Saint-Pol-Roux (1861-1940) poète symboliste français.
La poire
À Georges Courteline.
Panse ronde, elle pend, unique en mon verger, comme une étoile du
berger, elle pend sur le monde à la façon des lustres, cette poire
illustre à cent lieues à la ronde.
Parents, amis, disciples, marchands, traiteurs, maîtresses,
bonnes gens à foison, le cœur en pâmoison, les voici
tous autour du tronc, faisant mûrir ce centre qui serait
un ventre aux rayons convergents de leurs vœux, et vers sa gloire
Louis-Philippe volutent l’encens de leur pipe, les roucoulades
de leur flûte et l’ophidienne tresse de leurs blonds cheveux.
Sous son masque où brille un œil à forme de nombril,
le fruit de marbre assiste parmi l’arbre aux mille bruits
de la foule en louanges, tel un ange bouffi suspendu par un fil
à un nuage vert au-dessus d’une goule qui regarde en l’air.
Elle pressent, la garce, tant d’essaims de dents là-bas
dans la ruche des bouches que, dispose à la farce, de plus en plus
elle enfle sa baudruche et s’arrondit comme une femme
avant ses couches, et l’on te voit bientôt, ô poire des espoirs,
grosse en raison de l’appétit des grands et des petits,
tandis que se dilatent tes pépins, tes pépins identiques
aux rognons d’un lapin.
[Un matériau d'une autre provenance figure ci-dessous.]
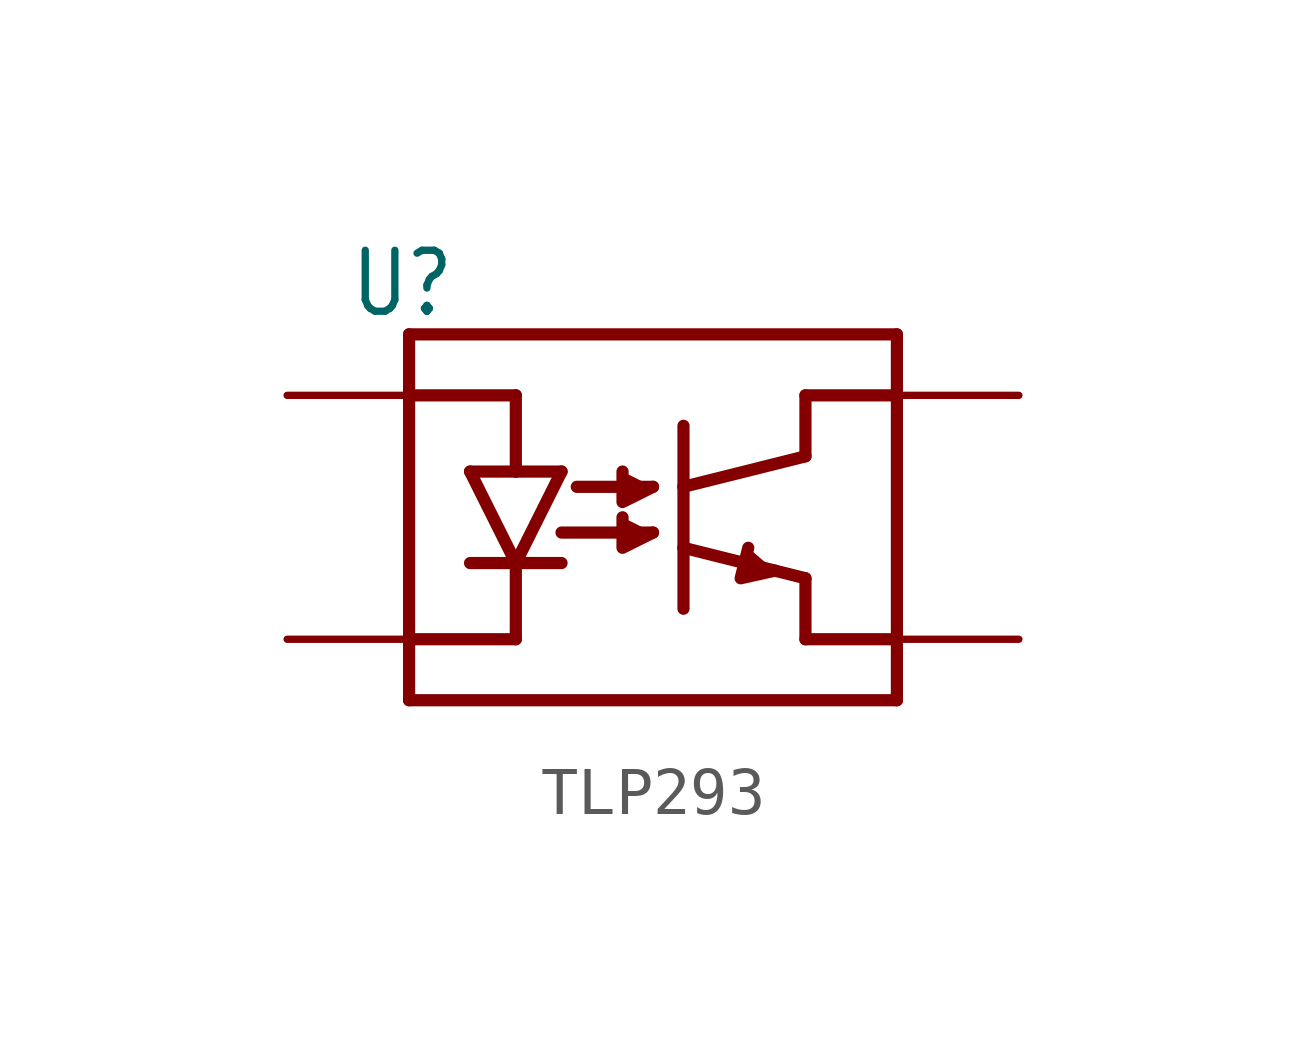
<source format=kicad_sym>
(kicad_symbol_lib
  (version 20220914)
  (generator kicad_symbol_editor)
  (symbol "TLP293"
    (property "Reference" "U"
      (at -6.35 4.128 0)
      (effects (font (size 1.27 1.079)) (justify left bottom)))
    (property "ki_locked" ""
      (at 0 0 0)
      (effects (font (size 1.27 1.27))))
    (symbol "TLP293_1_0"
      (polyline (pts (xy -5.08 -3.81) (xy -5.08 -2.54)) (stroke (width 0.254) (type solid)) (fill (type none)))
      (polyline (pts (xy -5.08 -2.54) (xy -5.08 2.54)) (stroke (width 0.254) (type solid)) (fill (type none)))
      (polyline (pts (xy -5.08 -2.54) (xy -2.857 -2.54)) (stroke (width 0.254) (type solid)) (fill (type none)))
      (polyline (pts (xy -5.08 2.54) (xy -5.08 3.81)) (stroke (width 0.254) (type solid)) (fill (type none)))
      (polyline (pts (xy -5.08 2.54) (xy -2.857 2.54)) (stroke (width 0.254) (type solid)) (fill (type none)))
      (polyline (pts (xy -5.08 3.81) (xy 5.08 3.81)) (stroke (width 0.254) (type solid)) (fill (type none)))
      (polyline (pts (xy -3.81 -0.953) (xy -2.857 -0.953)) (stroke (width 0.254) (type solid)) (fill (type none)))
      (polyline (pts (xy -3.81 0.953) (xy -2.857 -0.953)) (stroke (width 0.254) (type solid)) (fill (type none)))
      (polyline (pts (xy -2.857 -2.54) (xy -2.857 -0.953)) (stroke (width 0.254) (type solid)) (fill (type none)))
      (polyline (pts (xy -2.857 -0.953) (xy -1.905 -0.953)) (stroke (width 0.254) (type solid)) (fill (type none)))
      (polyline (pts (xy -2.857 -0.953) (xy -1.905 0.953)) (stroke (width 0.254) (type solid)) (fill (type none)))
      (polyline (pts (xy -2.857 0.953) (xy -3.81 0.953)) (stroke (width 0.254) (type solid)) (fill (type none)))
      (polyline (pts (xy -2.857 2.54) (xy -2.857 0.953)) (stroke (width 0.254) (type solid)) (fill (type none)))
      (polyline (pts (xy -1.905 -0.318) (xy 0 -0.318)) (stroke (width 0.254) (type solid)) (fill (type none)))
      (polyline (pts (xy -1.905 0.953) (xy -2.857 0.953)) (stroke (width 0.254) (type solid)) (fill (type none)))
      (polyline (pts (xy -1.587 0.635) (xy 0 0.635)) (stroke (width 0.254) (type solid)) (fill (type none)))
      (polyline (pts (xy 0.635 -0.635) (xy 0.635 -1.905)) (stroke (width 0.254) (type solid)) (fill (type none)))
      (polyline (pts (xy 0.635 -0.635) (xy 3.175 -1.27)) (stroke (width 0.254) (type solid)) (fill (type none)))
      (polyline (pts (xy 0.635 0.635) (xy 0.635 -0.635)) (stroke (width 0.254) (type solid)) (fill (type none)))
      (polyline (pts (xy 0.635 1.905) (xy 0.635 0.635)) (stroke (width 0.254) (type solid)) (fill (type none)))
      (polyline (pts (xy 3.175 -2.54) (xy 5.08 -2.54)) (stroke (width 0.254) (type solid)) (fill (type none)))
      (polyline (pts (xy 3.175 -1.27) (xy 3.175 -2.54)) (stroke (width 0.254) (type solid)) (fill (type none)))
      (polyline (pts (xy 3.175 1.27) (xy 0.635 0.635)) (stroke (width 0.254) (type solid)) (fill (type none)))
      (polyline (pts (xy 3.175 2.54) (xy 3.175 1.27)) (stroke (width 0.254) (type solid)) (fill (type none)))
      (polyline (pts (xy 5.08 -3.81) (xy -5.08 -3.81)) (stroke (width 0.254) (type solid)) (fill (type none)))
      (polyline (pts (xy 5.08 -2.54) (xy 5.08 -3.81)) (stroke (width 0.254) (type solid)) (fill (type none)))
      (polyline (pts (xy 5.08 2.54) (xy 3.175 2.54)) (stroke (width 0.254) (type solid)) (fill (type none)))
      (polyline (pts (xy 5.08 2.54) (xy 5.08 -2.54)) (stroke (width 0.254) (type solid)) (fill (type none)))
      (polyline (pts (xy 5.08 3.81) (xy 5.08 2.54)) (stroke (width 0.254) (type solid)) (fill (type none)))
      (polyline (pts (xy 0 -0.318) (xy -0.635 -0.635) (xy -0.635 0)) (stroke (width 0.254) (type solid)) (fill (type outline)))
      (polyline (pts (xy 0 0.635) (xy -0.635 0.318) (xy -0.635 0.953)) (stroke (width 0.254) (type solid)) (fill (type outline)))
      (polyline (pts (xy 2.54 -1.111) (xy 1.826 -1.27) (xy 1.984 -0.635)) (stroke (width 0.254) (type solid)) (fill (type outline)))
      (pin passive line (at -7.62 2.54 0) (length 2.54) (name "ANODE" (effects (font (size 0 0)))) (number "ANODE" (effects (font (size 0 0)))))
      (pin passive line (at -7.62 -2.54 0) (length 2.54) (name "CATHODE" (effects (font (size 0 0)))) (number "CATHODE" (effects (font (size 0 0)))))
      (pin passive line (at 7.62 2.54 180) (length 2.54) (name "COLLECTOR" (effects (font (size 0 0)))) (number "COLLECTOR" (effects (font (size 0 0)))))
      (pin passive line (at 7.62 -2.54 180) (length 2.54) (name "EMITTER" (effects (font (size 0 0)))) (number "EMITTER" (effects (font (size 0 0))))))))
</source>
Et de croître en croître elle s’enfle
et se gonfle à ce point qu’elle semble à la Nature mettre
un furoncle à moins que ce ne soit un goitre, cette poire
blette, énorme à croire que vraiment elle va pondre,
et mûre tellement qu’un rien de plus elle va fondre.
Mais un jour l’heure sonne où, cédant à son poids
pour ne pas dire à son dessein, la poire entre les poires,
notre Poire enfin, rompt son fil à la patte, choit à travers
l’espace, dégringole, éclate et pétarade ainsi qu’un derrière
chargé de ricin, s’épate veule dans les gueules béantes
au-dessous des nez, — et toutes les personnes sont empoisonnées !
Panse ronde, elle pend, unique en mon verger,
comme une étoile du berger,
elle pend sur le monde à la façon des lustres,
cette poire illustre à cent lieues à la ronde.